Mas nem por isso, a animação foi menor no Gigante da Pampulha. Quem imaginou que os argelinos ficariam em desvantagem por estarem em menor número, deve ter mudado de opinião assim que entrou no Mineirão.

O som dos tambores, acompanhado por buzina de caminhão, palmas e centenas de vozes em sintonia, chamava atenção antes mesmo de subir as escadas.  Mesmo com sua entrada proibida, os africanos deram um jeito de fazer os instrumentos passarem pela revista na entrada.

A reunião branca, verde e vermelha mostrava a concentração de africanos em um único local do estádio, ao contrário dos belgas, mais dispersos.
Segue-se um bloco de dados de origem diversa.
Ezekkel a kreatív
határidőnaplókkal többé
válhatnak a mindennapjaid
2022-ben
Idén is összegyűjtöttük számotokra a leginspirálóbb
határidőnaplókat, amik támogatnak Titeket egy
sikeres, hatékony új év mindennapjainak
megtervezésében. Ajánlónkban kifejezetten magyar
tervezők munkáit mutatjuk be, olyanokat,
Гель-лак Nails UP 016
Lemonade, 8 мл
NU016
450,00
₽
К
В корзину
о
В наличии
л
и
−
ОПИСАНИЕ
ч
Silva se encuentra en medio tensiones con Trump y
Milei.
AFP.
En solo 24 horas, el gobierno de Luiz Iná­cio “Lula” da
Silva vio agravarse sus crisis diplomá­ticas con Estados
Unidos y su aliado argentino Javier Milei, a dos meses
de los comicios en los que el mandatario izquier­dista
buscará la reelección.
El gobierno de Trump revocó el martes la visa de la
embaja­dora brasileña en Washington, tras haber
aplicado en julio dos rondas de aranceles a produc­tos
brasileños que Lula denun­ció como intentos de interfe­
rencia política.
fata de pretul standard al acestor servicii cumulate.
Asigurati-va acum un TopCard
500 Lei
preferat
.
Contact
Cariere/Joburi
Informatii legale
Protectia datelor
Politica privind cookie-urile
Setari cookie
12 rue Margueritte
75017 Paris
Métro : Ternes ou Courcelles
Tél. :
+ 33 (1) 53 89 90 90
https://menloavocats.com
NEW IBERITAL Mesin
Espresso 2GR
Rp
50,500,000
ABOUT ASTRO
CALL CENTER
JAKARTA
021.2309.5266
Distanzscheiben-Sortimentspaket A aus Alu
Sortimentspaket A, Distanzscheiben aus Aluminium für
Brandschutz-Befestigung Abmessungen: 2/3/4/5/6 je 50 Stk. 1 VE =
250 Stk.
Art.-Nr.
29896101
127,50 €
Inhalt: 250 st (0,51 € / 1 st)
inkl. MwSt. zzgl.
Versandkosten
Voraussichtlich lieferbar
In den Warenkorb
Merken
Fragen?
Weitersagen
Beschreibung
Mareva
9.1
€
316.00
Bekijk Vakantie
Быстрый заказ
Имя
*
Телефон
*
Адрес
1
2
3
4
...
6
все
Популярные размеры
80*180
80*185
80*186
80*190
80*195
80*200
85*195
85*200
As músicas em francês e a vestimenta com túnicas e turbantes mostraram que a diferença ia muito além da empolgada postura.

Diferença de postura

Como a união faz a força, não teve quem não se animasse com a torcida africana, que foi à loucura após o gol de abertura do placar, aos 25 min, com Feghouli. “One, two, three, viva Algerie”, foi um dos principais gritos dos argelinos, que viram a vitória escapar pelos dedos com dois gols sofridos no segundo tempo.  A música foi lembrada antes do apito final, para deixar claro o orgulho pela seleção, ganhando ou perdendo.

“Temos um jeito próprio de torcer, assim como o brasileiro tem sua forma. Levamos o nosso coração para a seleção. Isso é o que importa. Gostei muito de ver torcedores dos dois times unidos na Savassi, cantando e dançando. Foi muito bonito ver esta união”, salienta o argelino Omar Dali ao lado da esposa Hayat, coberta dos pés à cabeça. “Não sinto calor, estou acostumada com essa roupa”, garante.

Pelo lado belga, a expectativa de uma torcida mais eufórica se confirmou, em boa parte pela virada conquistada nos minutos finais.

“Podemos ser mais tranquilos no começo, mas à medida que o jogo for avançando, vamos nos soltando. A cerveja ajuda bastante”, brinca o belga Frederic Mseeuw.

Muitos brasileiros e torcedores locais tentaram chamar a atenção com gritos de Atlético, Cruzeiro e o já conhecido ‘sou brasileiro, com muito orgulho, com muito amor’, todos entoados por poucos minutos e sem grande empolgação.

Brasileiros preferiram Bélgica

A talentosa geração belga não deixou dúvida em muitos brasileiros que compareceram ao jogo no Mineirão. Com o rosto pintado com as cores preta, amarela e vermelha, o estudante Cássio Alencar mostrava conhecer bem alguns dos jogadores dos Diabos Vermelhos.

“Alguns atletas belgas são top de linha na Europa, vivem o melhor momento da carreira e carregam a responsabilidade de corresponder a uma grande expectativa. O bom futebol que eles mostraram nos últimos anos pesou para que eu torcesse por eles”, afirma. 

Ele ainda destaca a qualidade do time africano, que possui condições de incomodar as principais forças do grupo H. “O time não é tão ruim como muitos pensam. Quando o jogo começar, vocês verão isso”, elogia.

Já a namorada de Cássio, Annalice Chandoha, teve um critério menos importante para torcer pela Bélgica. “Queria mesmo era torcer pela Argélia, mas na loja de tintas que nós fomos , não encontramos a cor verde. Tive que me contentar em pintar o rosco com as cores da Bélgica”, diverte-se.

Para ela, o mais importante era estar presente em um jogo que pode ficar na história dos Mundiais. “Minha maior torcida é por um jogo de muitos gols, daqueles memoráveis. Se isso acontecer, já estarei feliz”, admite.